**ACTIVITY:** In the data below, find the line containing "left back paw: (328, 287)" and the line containing "left back paw: (243, 241)", then reproduce them and every line between, exactly. Omit pictures.

[[ SUPPLIED MATERIAL open ]]

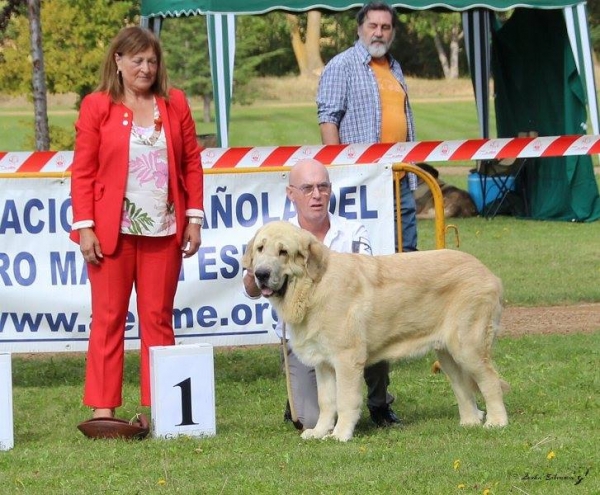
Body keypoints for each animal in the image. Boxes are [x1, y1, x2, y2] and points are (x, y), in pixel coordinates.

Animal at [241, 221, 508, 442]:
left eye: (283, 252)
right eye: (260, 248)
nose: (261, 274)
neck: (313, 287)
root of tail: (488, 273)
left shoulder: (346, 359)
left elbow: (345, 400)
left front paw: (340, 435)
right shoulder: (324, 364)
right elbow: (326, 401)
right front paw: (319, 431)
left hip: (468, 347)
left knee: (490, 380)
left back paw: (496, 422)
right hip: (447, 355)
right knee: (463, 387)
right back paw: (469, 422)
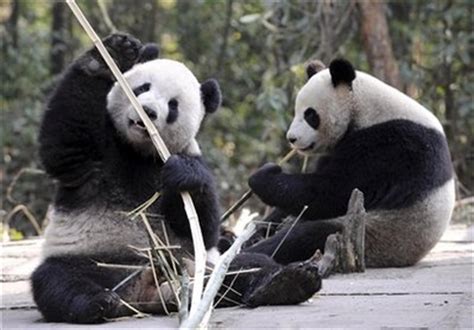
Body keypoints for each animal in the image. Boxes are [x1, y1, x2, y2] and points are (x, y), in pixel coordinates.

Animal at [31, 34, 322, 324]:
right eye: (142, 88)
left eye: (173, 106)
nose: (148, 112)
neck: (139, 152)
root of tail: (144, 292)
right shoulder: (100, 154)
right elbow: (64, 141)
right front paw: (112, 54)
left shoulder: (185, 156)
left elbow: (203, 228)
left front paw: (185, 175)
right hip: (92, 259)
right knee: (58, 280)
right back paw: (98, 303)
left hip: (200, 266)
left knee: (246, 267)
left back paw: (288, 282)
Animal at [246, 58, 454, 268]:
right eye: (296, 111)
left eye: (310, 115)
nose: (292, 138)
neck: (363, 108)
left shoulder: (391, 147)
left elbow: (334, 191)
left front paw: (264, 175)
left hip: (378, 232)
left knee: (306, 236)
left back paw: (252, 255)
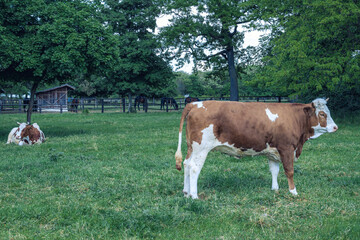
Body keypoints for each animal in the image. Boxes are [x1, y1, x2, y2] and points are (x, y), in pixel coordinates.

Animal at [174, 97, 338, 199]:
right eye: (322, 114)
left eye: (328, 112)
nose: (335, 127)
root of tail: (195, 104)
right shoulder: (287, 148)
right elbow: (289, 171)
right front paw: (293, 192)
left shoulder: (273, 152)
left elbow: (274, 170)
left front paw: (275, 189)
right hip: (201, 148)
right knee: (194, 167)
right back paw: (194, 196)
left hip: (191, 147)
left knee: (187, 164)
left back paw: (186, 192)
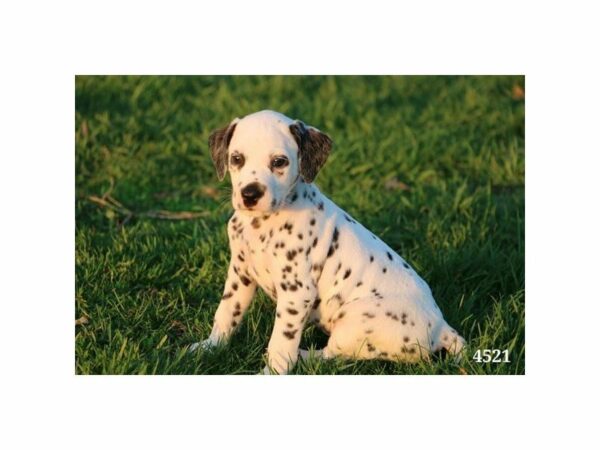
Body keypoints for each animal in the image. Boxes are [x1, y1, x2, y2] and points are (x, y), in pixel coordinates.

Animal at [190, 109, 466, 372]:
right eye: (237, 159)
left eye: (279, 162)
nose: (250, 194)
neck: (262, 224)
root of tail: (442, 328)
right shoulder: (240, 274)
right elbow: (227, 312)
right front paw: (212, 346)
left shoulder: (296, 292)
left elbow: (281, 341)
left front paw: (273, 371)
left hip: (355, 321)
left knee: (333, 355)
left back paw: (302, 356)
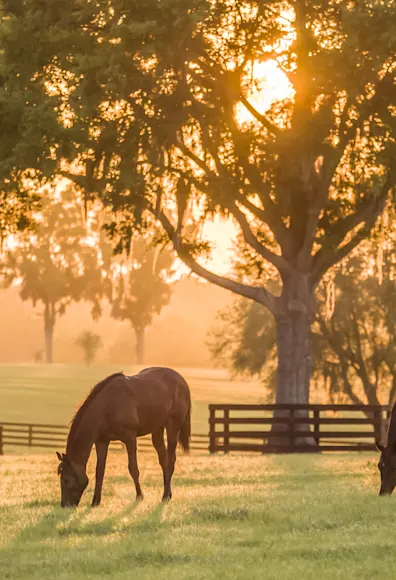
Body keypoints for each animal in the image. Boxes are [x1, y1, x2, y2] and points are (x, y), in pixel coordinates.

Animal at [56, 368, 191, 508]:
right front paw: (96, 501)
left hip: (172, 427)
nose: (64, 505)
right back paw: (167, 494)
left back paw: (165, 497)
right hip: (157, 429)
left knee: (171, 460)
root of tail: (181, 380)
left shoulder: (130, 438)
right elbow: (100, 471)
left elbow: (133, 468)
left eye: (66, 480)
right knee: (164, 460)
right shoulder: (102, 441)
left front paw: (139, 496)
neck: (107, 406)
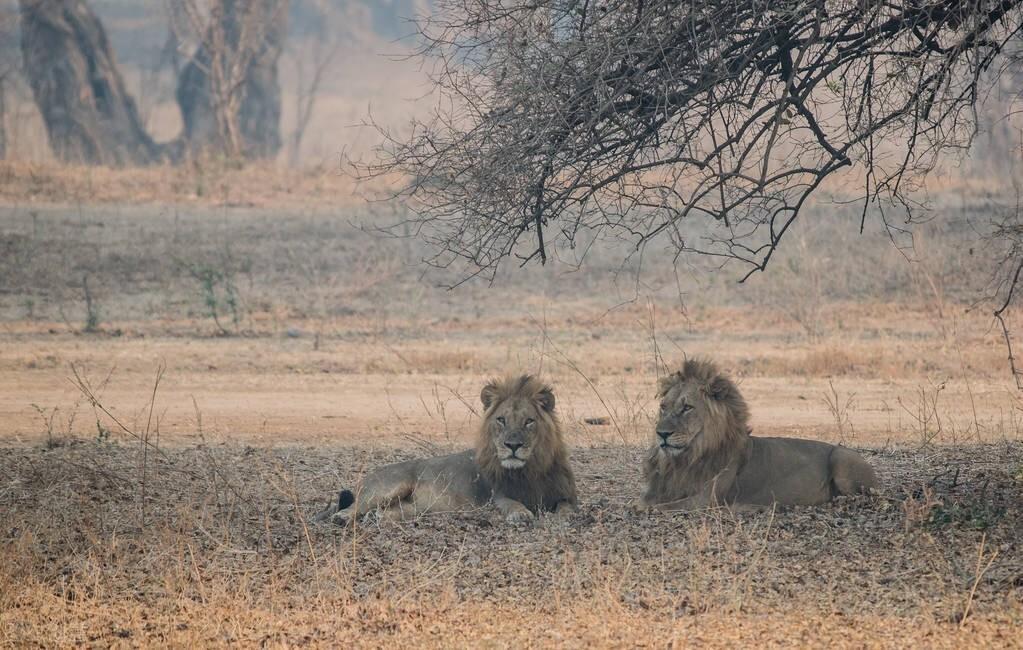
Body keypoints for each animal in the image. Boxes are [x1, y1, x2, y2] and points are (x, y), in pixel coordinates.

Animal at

[[ SUPPLIED MATERIAL closed ]]
[[ SUPPLIED MATERIAL open ]]

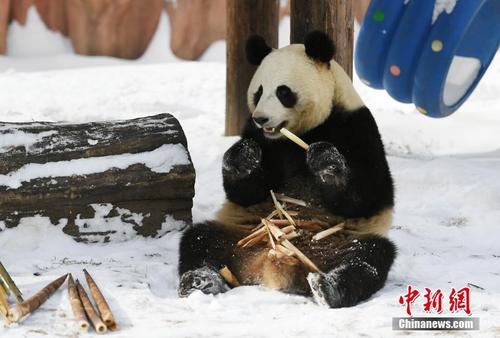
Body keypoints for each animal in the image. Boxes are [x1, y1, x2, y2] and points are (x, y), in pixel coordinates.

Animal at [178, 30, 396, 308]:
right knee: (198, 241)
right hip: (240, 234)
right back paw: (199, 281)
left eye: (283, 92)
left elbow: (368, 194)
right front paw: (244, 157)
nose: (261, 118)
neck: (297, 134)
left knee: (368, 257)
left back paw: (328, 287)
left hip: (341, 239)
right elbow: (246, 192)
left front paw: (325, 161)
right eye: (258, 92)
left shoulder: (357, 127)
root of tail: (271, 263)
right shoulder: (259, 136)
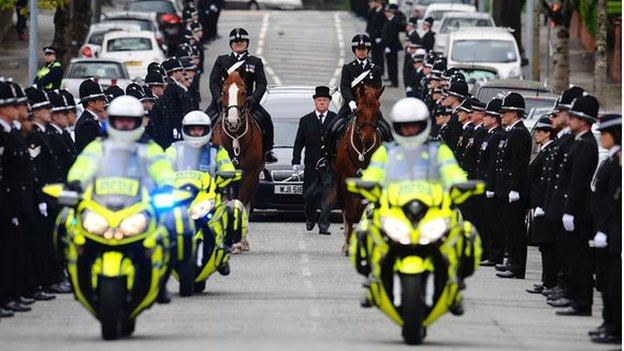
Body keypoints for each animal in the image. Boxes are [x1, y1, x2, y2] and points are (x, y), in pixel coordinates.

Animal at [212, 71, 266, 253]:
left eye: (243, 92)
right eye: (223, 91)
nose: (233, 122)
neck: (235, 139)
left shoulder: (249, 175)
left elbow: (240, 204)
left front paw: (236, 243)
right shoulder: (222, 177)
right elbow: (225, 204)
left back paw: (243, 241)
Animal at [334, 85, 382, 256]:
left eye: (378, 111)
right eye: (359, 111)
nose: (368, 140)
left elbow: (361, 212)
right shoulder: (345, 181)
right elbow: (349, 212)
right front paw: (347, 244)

[[ SUPPLIED MATERIAL closed ]]

**ANSWER AREA:**
left back paw: (328, 287)
left hip: (341, 239)
right elbow: (246, 192)
left front paw: (325, 161)
right eye: (258, 92)
left shoulder: (357, 127)
root of tail: (271, 263)
right shoulder: (259, 136)
Body keypoints for each animal in the image. Boxes are [x1, y1, x2, y2] and points are (x, y), in pixel coordinates.

Animal at [212, 71, 266, 253]:
left eye: (243, 92)
right eye: (223, 91)
nose: (233, 122)
neck: (235, 139)
left shoulder: (249, 175)
left elbow: (240, 204)
left front paw: (236, 243)
right shoulder: (222, 177)
right elbow: (225, 204)
left back paw: (243, 241)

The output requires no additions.